Although Charles Schulz drew up his comics in his own style, it's likely that he'd enjoy his creation memorialized in 3-dimensional wonder as well, especially since his son and grandson helped.
The Peanuts Are Essential To The Macy's Parade
The Macy's Thanksgiving Day parade in New York City is likely the most-watched kickoff to the annual holiday season in the nation. Millions around the nation and world watch, and integral to the spectacle is, of course, the gigantic Peanuts balloons that glide above the crowd, helping to complete the magic of the parade.
Each year, parade attendees and spectators everywhere wait with bated breath to see whether the weather and winds will cooperate so that Snoopy and the gang get to fly. Even that anticipation is part of the magic of Peanuts.
Charlie Brown Had His Own High School Musical
Very few Millenials would know this, but Charlie Brown was once performed on an actual stage - in a musical that was popular in high school drama clubs. In 1967, the musical You're a Good Man, Charlie Brown, was brought to life on stage.
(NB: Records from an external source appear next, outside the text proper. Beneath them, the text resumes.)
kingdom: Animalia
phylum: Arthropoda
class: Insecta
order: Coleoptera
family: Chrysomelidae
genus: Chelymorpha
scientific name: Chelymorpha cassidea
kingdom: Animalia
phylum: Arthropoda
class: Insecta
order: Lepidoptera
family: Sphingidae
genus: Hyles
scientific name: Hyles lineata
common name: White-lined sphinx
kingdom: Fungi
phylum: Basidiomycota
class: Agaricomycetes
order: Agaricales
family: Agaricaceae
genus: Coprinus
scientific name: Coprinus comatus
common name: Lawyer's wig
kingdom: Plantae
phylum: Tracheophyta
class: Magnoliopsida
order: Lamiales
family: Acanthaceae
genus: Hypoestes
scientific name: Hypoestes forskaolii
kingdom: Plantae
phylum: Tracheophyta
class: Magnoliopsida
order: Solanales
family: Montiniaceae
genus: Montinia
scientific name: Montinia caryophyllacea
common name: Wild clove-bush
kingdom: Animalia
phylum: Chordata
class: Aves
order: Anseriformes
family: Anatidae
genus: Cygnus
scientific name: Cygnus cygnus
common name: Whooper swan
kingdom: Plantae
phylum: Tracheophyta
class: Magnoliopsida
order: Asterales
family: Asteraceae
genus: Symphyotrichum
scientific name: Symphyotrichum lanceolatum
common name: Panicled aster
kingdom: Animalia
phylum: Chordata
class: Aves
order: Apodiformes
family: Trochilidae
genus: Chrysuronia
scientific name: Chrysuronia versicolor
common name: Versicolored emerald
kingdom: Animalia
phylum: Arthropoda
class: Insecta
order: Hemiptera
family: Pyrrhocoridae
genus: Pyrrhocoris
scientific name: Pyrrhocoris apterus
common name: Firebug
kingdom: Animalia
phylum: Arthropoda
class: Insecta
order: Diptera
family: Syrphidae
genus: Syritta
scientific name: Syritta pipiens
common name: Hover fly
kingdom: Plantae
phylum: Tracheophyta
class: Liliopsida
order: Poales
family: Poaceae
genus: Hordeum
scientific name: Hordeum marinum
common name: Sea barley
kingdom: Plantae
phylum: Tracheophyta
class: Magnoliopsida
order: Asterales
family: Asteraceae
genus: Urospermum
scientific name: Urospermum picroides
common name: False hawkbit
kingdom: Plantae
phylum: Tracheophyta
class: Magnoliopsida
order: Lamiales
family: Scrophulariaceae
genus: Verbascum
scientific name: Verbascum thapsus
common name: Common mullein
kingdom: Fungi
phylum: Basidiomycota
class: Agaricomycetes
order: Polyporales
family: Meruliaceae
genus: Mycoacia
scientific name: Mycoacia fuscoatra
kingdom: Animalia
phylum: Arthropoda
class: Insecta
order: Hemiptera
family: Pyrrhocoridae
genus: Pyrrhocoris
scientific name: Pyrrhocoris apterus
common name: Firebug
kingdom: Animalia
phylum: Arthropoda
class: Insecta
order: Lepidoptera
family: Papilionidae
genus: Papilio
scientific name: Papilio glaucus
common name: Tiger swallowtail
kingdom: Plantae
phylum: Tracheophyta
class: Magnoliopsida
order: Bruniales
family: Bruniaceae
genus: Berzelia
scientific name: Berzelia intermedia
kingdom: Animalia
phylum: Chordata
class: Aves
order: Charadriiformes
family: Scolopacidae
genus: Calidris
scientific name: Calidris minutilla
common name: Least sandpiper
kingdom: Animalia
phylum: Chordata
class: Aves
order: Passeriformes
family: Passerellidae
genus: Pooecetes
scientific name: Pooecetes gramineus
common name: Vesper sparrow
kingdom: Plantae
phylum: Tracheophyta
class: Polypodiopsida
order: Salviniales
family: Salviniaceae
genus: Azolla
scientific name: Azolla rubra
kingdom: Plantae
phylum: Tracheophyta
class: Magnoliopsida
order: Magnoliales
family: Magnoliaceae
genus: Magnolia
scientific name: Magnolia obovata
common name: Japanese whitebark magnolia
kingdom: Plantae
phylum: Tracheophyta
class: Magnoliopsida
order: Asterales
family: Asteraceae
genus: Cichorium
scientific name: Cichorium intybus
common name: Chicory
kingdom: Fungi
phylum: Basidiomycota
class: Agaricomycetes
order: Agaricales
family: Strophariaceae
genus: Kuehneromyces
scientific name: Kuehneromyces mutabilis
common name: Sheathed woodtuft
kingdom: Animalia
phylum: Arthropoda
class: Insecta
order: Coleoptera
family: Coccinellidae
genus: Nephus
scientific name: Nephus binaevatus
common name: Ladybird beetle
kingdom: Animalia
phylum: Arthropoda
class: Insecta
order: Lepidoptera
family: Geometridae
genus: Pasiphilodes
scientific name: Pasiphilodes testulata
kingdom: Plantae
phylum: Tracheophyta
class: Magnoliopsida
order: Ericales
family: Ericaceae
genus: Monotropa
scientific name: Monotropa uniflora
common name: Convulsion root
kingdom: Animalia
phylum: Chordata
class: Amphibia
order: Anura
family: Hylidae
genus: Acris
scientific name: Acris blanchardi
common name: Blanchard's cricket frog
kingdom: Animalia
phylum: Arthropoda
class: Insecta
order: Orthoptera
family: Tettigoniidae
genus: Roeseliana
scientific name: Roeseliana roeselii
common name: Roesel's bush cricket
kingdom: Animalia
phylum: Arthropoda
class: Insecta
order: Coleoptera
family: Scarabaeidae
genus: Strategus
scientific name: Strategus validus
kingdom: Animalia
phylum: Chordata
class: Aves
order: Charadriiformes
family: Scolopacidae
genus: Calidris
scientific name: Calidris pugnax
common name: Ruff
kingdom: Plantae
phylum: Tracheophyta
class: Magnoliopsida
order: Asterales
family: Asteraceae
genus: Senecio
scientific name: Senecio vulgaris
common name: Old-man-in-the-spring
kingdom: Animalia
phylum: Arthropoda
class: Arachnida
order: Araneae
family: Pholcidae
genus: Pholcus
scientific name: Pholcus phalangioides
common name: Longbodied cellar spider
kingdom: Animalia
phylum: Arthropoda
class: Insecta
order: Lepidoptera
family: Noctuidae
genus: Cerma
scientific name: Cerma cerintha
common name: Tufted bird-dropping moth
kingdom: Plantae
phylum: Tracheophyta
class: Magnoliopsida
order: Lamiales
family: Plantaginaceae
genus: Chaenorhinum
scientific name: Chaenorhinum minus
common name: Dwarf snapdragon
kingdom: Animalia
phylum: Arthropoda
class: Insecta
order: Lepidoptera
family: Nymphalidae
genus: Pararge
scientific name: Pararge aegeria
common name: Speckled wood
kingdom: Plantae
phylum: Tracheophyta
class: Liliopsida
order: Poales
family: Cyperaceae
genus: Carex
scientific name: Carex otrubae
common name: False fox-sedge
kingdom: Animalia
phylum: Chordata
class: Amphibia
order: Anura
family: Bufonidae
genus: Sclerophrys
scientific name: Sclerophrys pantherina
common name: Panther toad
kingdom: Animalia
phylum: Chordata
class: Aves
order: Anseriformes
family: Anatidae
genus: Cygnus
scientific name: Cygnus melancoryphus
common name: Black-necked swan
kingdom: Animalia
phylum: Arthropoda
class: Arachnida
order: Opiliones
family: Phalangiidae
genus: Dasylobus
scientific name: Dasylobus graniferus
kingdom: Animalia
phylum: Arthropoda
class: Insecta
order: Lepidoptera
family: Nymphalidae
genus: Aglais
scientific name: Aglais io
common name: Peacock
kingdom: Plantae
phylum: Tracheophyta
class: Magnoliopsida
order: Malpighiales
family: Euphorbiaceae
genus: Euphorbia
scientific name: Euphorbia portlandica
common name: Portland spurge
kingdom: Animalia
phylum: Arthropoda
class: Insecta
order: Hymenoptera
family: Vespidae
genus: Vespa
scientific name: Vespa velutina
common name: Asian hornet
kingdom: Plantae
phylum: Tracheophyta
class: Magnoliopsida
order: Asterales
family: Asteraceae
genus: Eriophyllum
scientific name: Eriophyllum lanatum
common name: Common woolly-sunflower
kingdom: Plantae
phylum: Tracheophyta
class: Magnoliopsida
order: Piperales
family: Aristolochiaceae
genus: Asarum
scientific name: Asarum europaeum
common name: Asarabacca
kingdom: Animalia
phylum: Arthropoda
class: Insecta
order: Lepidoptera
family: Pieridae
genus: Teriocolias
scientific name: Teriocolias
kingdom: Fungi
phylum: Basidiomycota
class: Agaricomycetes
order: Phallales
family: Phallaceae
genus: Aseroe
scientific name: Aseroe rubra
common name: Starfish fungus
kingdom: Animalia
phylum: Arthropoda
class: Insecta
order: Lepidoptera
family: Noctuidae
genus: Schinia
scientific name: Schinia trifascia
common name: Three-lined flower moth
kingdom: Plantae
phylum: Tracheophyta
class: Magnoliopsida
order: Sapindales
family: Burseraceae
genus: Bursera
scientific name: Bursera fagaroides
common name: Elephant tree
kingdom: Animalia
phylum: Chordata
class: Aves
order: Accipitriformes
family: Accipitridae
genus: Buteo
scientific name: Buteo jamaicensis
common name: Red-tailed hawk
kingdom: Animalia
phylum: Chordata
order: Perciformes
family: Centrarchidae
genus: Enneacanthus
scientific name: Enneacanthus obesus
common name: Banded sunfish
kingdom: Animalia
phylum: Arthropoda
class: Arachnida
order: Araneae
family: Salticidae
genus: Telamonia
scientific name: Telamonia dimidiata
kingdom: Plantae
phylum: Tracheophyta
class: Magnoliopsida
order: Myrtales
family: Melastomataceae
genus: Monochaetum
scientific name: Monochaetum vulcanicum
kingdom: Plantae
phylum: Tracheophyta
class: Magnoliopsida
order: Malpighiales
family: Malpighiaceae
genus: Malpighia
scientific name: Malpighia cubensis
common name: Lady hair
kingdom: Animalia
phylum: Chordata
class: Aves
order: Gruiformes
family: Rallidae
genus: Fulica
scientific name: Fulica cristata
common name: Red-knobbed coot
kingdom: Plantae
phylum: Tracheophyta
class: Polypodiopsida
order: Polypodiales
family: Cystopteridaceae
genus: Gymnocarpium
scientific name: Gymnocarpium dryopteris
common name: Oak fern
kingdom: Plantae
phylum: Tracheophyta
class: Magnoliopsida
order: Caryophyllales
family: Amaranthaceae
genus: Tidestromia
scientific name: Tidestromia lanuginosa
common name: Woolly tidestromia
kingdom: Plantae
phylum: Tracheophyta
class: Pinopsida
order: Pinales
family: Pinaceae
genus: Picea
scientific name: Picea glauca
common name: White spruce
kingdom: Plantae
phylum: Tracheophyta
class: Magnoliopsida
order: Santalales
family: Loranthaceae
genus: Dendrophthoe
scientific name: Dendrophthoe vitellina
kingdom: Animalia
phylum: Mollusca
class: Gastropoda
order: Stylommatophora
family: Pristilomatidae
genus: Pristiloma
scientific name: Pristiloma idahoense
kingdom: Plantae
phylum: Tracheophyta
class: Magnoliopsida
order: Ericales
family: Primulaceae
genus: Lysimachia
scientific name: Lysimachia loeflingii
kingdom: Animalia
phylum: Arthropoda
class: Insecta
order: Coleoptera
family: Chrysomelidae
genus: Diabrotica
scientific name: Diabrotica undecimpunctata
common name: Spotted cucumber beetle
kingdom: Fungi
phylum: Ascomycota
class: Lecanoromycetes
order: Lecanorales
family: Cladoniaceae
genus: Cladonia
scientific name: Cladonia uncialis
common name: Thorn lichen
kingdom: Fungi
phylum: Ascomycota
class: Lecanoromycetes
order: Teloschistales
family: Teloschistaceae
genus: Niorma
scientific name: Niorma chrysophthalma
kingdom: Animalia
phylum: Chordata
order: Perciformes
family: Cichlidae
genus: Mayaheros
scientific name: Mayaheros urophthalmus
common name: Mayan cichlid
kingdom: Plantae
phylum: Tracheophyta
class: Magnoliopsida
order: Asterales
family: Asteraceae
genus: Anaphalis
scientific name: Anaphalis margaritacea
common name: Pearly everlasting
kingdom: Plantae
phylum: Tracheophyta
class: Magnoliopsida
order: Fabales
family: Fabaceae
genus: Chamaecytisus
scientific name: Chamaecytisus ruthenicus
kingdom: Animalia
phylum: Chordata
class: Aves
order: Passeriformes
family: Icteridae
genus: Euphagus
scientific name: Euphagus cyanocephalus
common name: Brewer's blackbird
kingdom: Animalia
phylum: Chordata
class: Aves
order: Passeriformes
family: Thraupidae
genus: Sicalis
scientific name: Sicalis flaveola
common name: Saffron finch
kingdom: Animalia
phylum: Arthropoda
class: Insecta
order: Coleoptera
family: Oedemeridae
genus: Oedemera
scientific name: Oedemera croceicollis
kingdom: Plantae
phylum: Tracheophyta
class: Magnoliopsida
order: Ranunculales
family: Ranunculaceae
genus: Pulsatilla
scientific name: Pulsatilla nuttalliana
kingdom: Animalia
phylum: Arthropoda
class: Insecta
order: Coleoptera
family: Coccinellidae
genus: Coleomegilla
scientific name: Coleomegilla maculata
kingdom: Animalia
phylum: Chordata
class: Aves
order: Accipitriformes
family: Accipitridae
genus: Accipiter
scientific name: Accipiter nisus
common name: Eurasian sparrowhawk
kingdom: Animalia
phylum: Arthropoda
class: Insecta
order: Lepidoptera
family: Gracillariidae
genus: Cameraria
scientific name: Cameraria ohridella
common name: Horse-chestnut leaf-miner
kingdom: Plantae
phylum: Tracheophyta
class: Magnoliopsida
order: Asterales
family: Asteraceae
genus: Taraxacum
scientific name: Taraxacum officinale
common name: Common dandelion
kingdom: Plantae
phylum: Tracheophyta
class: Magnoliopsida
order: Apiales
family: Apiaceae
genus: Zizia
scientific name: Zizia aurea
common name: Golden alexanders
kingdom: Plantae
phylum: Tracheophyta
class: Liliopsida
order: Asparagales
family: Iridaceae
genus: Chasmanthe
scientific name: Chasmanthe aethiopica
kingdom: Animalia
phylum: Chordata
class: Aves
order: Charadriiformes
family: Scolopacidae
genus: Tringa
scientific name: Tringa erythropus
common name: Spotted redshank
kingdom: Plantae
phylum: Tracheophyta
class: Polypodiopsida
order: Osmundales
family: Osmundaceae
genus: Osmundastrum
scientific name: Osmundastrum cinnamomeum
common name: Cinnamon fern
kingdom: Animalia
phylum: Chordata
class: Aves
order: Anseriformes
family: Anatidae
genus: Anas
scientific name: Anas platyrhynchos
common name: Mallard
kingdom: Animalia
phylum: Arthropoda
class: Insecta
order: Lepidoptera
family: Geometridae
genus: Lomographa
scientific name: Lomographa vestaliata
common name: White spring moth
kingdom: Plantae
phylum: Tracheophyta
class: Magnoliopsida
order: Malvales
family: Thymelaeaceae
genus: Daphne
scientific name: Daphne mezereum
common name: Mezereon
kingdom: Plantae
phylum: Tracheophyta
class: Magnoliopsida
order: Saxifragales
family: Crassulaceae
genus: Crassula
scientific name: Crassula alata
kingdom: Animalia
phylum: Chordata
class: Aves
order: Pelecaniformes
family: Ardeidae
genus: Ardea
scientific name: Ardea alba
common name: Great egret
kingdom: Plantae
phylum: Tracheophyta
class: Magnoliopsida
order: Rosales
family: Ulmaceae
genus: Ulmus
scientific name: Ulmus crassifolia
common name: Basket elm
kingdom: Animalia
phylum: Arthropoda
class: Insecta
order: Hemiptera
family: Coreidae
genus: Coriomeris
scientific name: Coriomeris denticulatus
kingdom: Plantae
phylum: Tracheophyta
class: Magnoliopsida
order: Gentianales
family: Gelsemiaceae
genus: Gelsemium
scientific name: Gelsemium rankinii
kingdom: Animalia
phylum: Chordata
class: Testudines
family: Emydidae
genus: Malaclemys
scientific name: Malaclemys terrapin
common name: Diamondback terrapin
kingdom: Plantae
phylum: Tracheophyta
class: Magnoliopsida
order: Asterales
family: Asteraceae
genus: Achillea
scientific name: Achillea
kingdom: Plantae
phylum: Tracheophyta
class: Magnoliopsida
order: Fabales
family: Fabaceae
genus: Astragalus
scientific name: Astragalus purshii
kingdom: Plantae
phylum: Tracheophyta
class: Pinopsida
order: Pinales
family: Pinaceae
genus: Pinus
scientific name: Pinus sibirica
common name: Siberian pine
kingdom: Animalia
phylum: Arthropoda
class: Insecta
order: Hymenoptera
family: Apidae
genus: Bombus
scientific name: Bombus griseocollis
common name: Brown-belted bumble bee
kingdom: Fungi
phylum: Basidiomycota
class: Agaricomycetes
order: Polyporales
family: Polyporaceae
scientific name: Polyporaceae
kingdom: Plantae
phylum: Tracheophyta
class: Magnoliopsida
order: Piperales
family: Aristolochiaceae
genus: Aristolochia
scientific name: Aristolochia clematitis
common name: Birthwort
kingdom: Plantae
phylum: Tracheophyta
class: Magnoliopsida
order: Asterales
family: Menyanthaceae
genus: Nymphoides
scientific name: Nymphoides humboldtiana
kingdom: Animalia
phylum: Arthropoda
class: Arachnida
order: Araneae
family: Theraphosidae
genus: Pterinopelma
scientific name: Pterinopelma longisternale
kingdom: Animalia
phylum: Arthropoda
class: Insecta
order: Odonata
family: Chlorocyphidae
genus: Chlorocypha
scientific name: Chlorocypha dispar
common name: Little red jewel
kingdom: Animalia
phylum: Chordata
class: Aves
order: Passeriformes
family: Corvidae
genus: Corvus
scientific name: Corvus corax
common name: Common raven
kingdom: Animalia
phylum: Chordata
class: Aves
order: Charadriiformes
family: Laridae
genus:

During that time, high school musical productions were much more commonplace in everyday public schools than they are now, and this one was quite popular for high school students to participate in. The musical's staging was not at all costly, the musical itself is funny and entertaining, and it makes for a near-perfect amateur theater production. It's still performed professionally around the world today.
Peanuts Immortalized Charles Schulz
Unfortunately, we lose cultural icons all the time. We think of them as larger than life, but at the end of the day, we're only left with their work. However, it is hard to let go of them, even in death, when they so fundamentally, with the brilliance of their minds, changed our minds and culture forever.
Charles Schulz is no different. American culture was indeed shaped by his genius, and he will be forever missed. However, our friends in the Peanuts gang mean he will forever live on.
Schulz Created The Strips For 50 Years
Most people don't know how many Peanuts strips there are; after all, this is a universe whose creation spanned fifty years. Further, television specials and other merchandise seem both endless and timeless. There is one thing about the Peanuts comic strip that isn't completely endless though: The creation of new comic strips.
That is not for lack of demand or lack of desire on the part of Charles Schulz, though. Schulz literally created new strips right up until his death. The last strip ran just one day after his passing.